Braciole di Maiale Contadine Pork Chops Smothered in Creamy Onions Adapted from In Nonna’s Kitchen
3 onions, sliced very fine (I used two rather large Vidalia onions sliced 1/8” thick with a mandolin.)
4-5 tablespoons extra-virgin olive oil (I used 4 tablespoons of oil and 2 tablespoons of butter.)
1-2 tablespoons of water (I skipped the water as my onions were quite moist.)
Freshly ground black pepper
6 pork chops (about 2 3/4 pounds) (I used 2 bone-in chops, about 1.5 pounds total.)
All-purpose flour with salt and pepper for dredging
1/2 cup dry red wine
1 – 2 tablespoons of unsalted butter (As I used butter when cooking the onions and did not puree the onions, I did not use it here.)
Put the onions in a large heavy sauté pan with 2 tablespoons of the olive oil, a tablespoon or two of water, salt, and pepper. (I used the oil but added 1 tablespoon of unsalted butter and omitted the water.)
Cover the pan and cook the onions at the lowest simmer over the lowest possible heat for 45 minutes to one hour, stirring occasionally. At the end the onions will be smooth creamy. (I cooked the onions for a full hour and at the end uncovered them, raised the heat to medium high and cooked them until they were deep gold in color. I then added a little dry vermouth and cooked until the wine evaporated and followed this with a tablespoon of chopped parsley.)
Set the sauce aside.
Dredge the pork chops in the the seasoned flour so they won’t stick while cooking. Drizzle the remaining oil into a heavy sauté pan large enough to hold the chops comfortably without crowding, add the pork chops, and brown them, turning so they cook evenly. (I used 2 tablespoons of oil and 1 tablespoon of butter. Following Peterson’s book, I heated the fats and cooked the chops on a medium heat about 5 minutes a side; they were about 3/4 of an inch thick.
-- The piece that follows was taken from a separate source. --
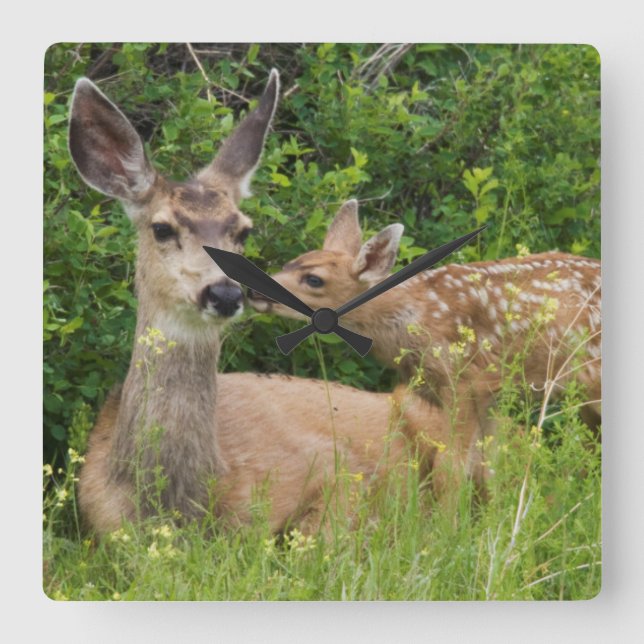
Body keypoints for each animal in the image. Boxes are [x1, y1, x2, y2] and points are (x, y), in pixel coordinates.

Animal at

I turned them only once, when juices and blood started to appear on top of the bones and the meat—about 5 minutes and cooked the second side for about another 3 minutes.)
When they have browned, 2 to 3 minutes a side (again, note my comments about browning above) pour in the red wine and boil until it evaporates. (Before adding the wine, I drained off most of the accumulated cooking fat.)
Put the cooked onions on top of the pork chops, cover and cook together briefly on top of the stove so the flavors meld, turning the chops several times. (I cooked the chops for about 2 minutes covered and turned them only once.)
The onions cook into a really thick sauce; at the end puree them in a processor or blender, adding a little water or a tablespoon or two of butter. (I skipped this step altogether because I wanted the sauce to have a little more texture and had already used enough butter in the sauce and in the browning of the chops.)
I know that with my commentary, this recipe may appear complicated; but trust me when I say it really isn’t difficult.
I served the chops accompanied by oven-roasted broccoli.